**AIM 1**
List the seven things the BYOD article below says a company determines when it issues staff with company-owned devices.
**AIM 2**
Write the next passage of the BYOD article below, starting after its final sentence.

**TEXT SHOWN**
══════

In an era where flexibility and mobility is the key, there seems to be a growing acceptance by companies (or is it a sense of inevitability) that staff should be allowed to use their own devices to do their work on – BYOD.  Whether this is using a PC at home or using their Smartphones, Tablets and Laptops on the move, there is no question staff are doing it either with or without the blessing of their company.  A recent BBC article on BYOD quoted a survey by Avanade (a business technology company) in which it was found that 88% of executives said employees used their own devices for business purposes (http://www.bbc.co.uk/news/business-17017570).  Another survey found that while 48% of employers would never allow BYOD, 57% agreed that some staff used personal devices without consent.  

So what, might you ask? 

 My PC at work is slow and takes an age to open an email and if I try to do two things at once it just freezes or my boss needs this by tomorrow and I’ll be damned if I’m staying behind again tonight. 

When faced with such challenges is it any wonder that staff want to take advantage of their state of the art device that provides functionality and performance a company ICT manager can only dream of.  The appeal to companies is there also, productivity improves and staff are content but at what price?  Companies that allow BYOD should be under no illusion that it does not come without risk.  By allowing staff to use their own devices, companies are in effect relinquishing control of how their information (sensitive or otherwise) is imported and exported from their business networks and are also allowing the connection of untrusted devices.  Thereby, increasing the risk of malware attacks, data compromise and perhaps more worryingly exposing the business to reputational harm or costly fines in the event of a data protection breach.  Is there any managing director or senior partner who would welcome the scrutiny of the Information Commissioners Officer?

So what is the answer?  The straight forward answer is not to allow it and I am not going to advocate the use of BYOD here.  There are number of reasons why you shouldn’t and perhaps only one reason why you should.  While employee satisfaction is clearly important the main advantage to employers comes down to cost.  By allowing BYOD there are potential savings in ICT infrastructure, as in effect you are passing (somewhat unfairly) the burden of upgrades to your staff.  You could even offer staff an annual bonus for using their own devices and to share the cost of upgrading and still save money.  A very convincing argument in favour of BYOD was also presented on ZDNet (http://www.zdnet.com/blog/virtualization/byod-the-inevitable-reality/3953) although I would disagree (obviously) with the views on security and argue that this is where governance comes in (see below).    

However, as I said earlier if you do so you relinquish control which in my view will always be too high a price.  Now some will argue that as soon as you provide staff with a Smartphone or Laptop you lose control of these devices the second they walk off the premises so why worry about using BYOD.  However, I would contend that this is where governance comes in.  Issuing staff with company owned devices means you determine (among others): 

  • What devices are permitted;
  • The operating system and how it is kept secure with the latest security updates and patches;
  • The strength and quality of passwords used;
  • What anti-malware software is used and perhaps more importantly how it is updated:
  • How data is stored and protected on the device;
  • How and where the device connects to the internet;
  • What removable media (eg. USB memory sticks, CDs, etc) is permitted.

And with governance and compliance checking you can ensure that the above points are always maintained and that the device is used in accordance with your companies acceptable use policies.  Can you honestly say your staff will be as vigilant in protecting their own devices, have a look at this regarding passwords on mobile phones (http://www.scmagazineuk.com/consumers-failing-to-take-mobile-security-seriously-says-sophos/article/209294/).  You may also want to consider that your staff will also probably let their friends and family use their devices but will be less inclined to do so with a company owned device.

══════

**GIVEN INFORMATION**
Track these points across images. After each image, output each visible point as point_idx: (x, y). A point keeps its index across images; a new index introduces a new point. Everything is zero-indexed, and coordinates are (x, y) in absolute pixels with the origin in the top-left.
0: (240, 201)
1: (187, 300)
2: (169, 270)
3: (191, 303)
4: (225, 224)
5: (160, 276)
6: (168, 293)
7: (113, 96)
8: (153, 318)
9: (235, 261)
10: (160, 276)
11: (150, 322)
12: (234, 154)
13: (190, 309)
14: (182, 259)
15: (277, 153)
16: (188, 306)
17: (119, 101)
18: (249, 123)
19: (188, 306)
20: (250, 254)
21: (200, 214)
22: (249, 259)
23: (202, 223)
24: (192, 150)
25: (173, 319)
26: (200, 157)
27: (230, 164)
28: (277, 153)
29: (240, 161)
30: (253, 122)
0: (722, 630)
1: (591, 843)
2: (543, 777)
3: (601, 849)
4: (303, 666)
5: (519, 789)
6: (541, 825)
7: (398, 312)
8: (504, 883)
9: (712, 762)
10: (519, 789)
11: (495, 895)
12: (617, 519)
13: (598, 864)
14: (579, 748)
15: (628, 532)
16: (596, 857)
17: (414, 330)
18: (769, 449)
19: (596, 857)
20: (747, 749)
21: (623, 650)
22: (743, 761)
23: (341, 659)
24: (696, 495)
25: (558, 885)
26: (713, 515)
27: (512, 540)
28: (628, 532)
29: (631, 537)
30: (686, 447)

══════

**EXERCISE ANSWER 1**
- What devices are permitted
- The operating system and how it is kept secure with the latest security updates and patches
- The strength and quality of passwords used
- What anti-malware software is used and how it is updated
- How data is stored and protected on the device
- How and where the device connects to the internet
- What removable media (such as USB memory sticks and CDs) is permitted

**EXERCISE ANSWER 2**
To support my view I have a challenge for you.  Take a look at the advice for an effective cyber defence provided by the UK Government’s Centre for the Protection of Critical National Infrastructure (http://www.cpni.gov.uk/advice/infosec/Critical-controls) and see how allowing BYOD compares against the advice provided.  You might also want to see how your organisation’s ICT infrastructure meets the listed controls while you’re on, particularly if you are holding large volumes of customer personal data.     

So should/can BYOD work for you?  My answer is no on both counts.  My advice is organisations that want to protect their own information and that of their clients should even consider implementing an information security management system.  Such as that provided by the International Standards Organisation 27001 standard, which provides a structured series of controls a part of which will assist organisations in implementing a business-supporting and secure ICT programme.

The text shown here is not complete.